* EXERCISE PROMPT *
Rewrite the rows below, substituting "vernacular name" for every "common name" and changing nothing else. Leave the pictures out of your answer.

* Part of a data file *
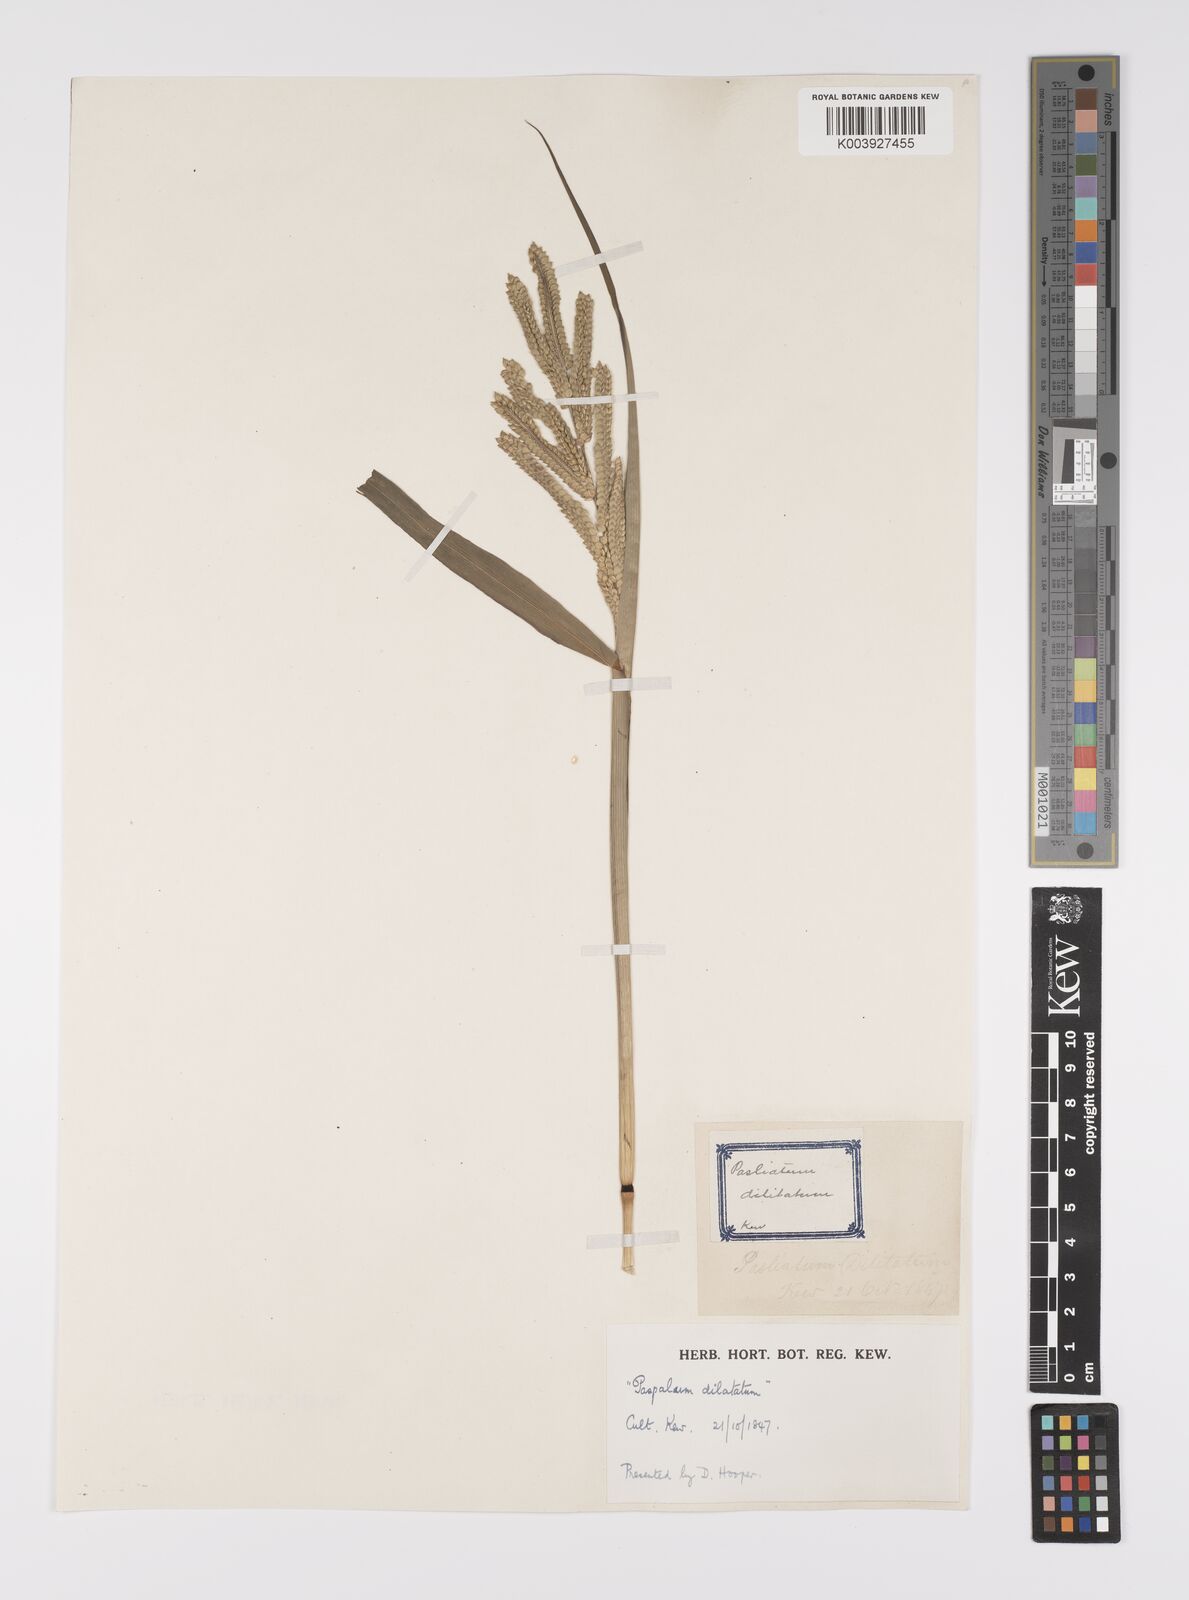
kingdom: Plantae
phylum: Tracheophyta
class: Liliopsida
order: Poales
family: Poaceae
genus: Paspalum
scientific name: Paspalum dilatatum
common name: Dallisgrass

* SOLUTION TO THIS EXERCISE *
kingdom: Plantae
phylum: Tracheophyta
class: Liliopsida
order: Poales
family: Poaceae
genus: Paspalum
scientific name: Paspalum dilatatum
vernacular name: Dallisgrass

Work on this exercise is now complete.